I got this book in Cornwall in 1986, for no particular reason, and read it the peculiar haze of being a barkeep at a holiday resort on a bluff near Perranporth. It was an odd and stranded summer, and this is an odd and haunted book.
It is filled with fierceness: fierce humor, fierce love, and fierce violence. It concerns a trio of characters: Kerewin Holmes (an obvious counterpart to the author, Keri Hulme), a woman who won the lottery, and saw her talent for painting and life shrivel into the tower she built with the proceedings; Joseph Gillayley, whose beloved wife and son died, and who is left caring for Simon, who is autistic and prone to violent rage. Joe gives back in kind, savagely beating the boy.

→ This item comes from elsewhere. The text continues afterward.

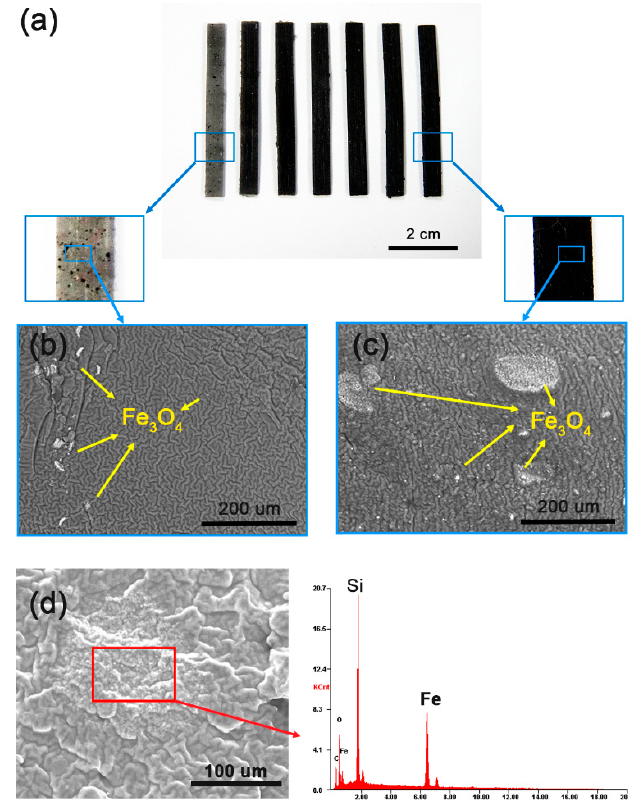
Figure 1. Characteristics of Fe 3 O 4 -silicone composite actuator depending on iron oxide concentration. ( a ) Fe 3 O 4 -silicone composite actuator beams with 1% to 20% iron oxide concentration (from left to right: 1%, 1.5%, 2%, 2.5%, 5%, 10%, and 20%). SEM images of Fe 3 O 4 -silicone composite actuators: ( b ) 1% and ( c ) 20%. The dark gray wrinkled structures represent silicone, while the bright dots represent iron oxide particles. ( d ) Microanalysis results show that the bright dots correspond to iron oxide.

You'd think with a set up like that you'd end up with a gothic abbatoir of a book. But it isn't. Love and violence are not mutually exclusive in this world—indeed, in reading bell hooks' Something About Love many years later, I found I simply couldn't stomach her calm assurance that "where there is violence, there is no love" precisely because the vision of Joe and Simon kept returning.

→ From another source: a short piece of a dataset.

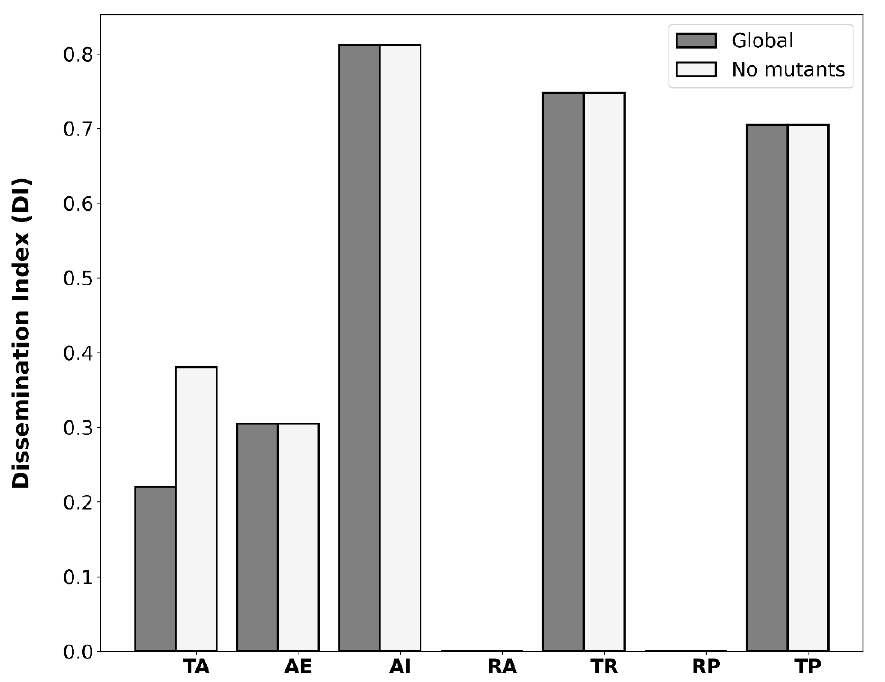
Figure 4. Bar plot of DI values aggregated on CARD Resistance Mechanism: target alteration (TA), antibiotic efflux (AE), antibiotic inactivation (AI), resistance by absence (RA), target replacement (TR), reduced permeability (RP) or target protection (TP). The dissemination status (in band, not in band) of each ARG homolog mapping to a given resistance mechanism is used for the computation of the aggregate DI value. The DI values of each resistance mechanism when removing any ARG homologs annotated as conferring resistance via mutation are also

It's not that they like hurting each other. It's not S&M in family form. But they do enact their rages back and forth around the room. In what some critics say should have been the finale, Simon smashes Kerewin's beloved guitar, and she tells him to go to hell. Joe enraged, beats him senseless. Before losing consciousness, Simon pulls out a long sliver of glass he has saved away, and neatly inserts it into his stepfather's gut. So, yes, I guess it is an abbatoir.

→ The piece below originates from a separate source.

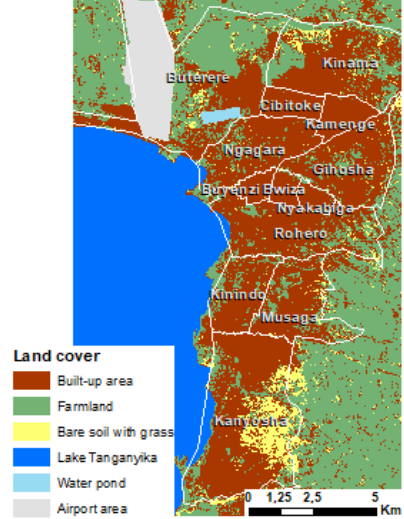
Figure 5. Land cover for 2017 from Landsat imagery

But it isn't the finale. Broken—Kerewin with a cancer, Joe with time in prison and lost relationship with his family, Simon made deaf and permanently injured by the final beating—they each go to the land in one way or another, and are healed. And that's the message Hulme gives to us in the end: that the fires of fierceness that tie us to the land are the same fires of violence that are a part of Maori culture (did I mention that all of this takes place on the South Island of New Zealand, and that Kerewin and Joe are Maori?), and that it's not a matter of putting those flames out, but of turning them on to what needs the flame.
The whole thing makes me question the smug way we liberals often talk about violence as inherently, utterly wrong. It's not that any character in this book is happy about being violent towards anyone else (although Kerewin smugly puts Joe in his place once with advanced aikido moves). But I think Hulme is saying that neither is violence something we can cut out of ourselves. To me, this book is a puzzle. After more than 25 years, I'm still working on it.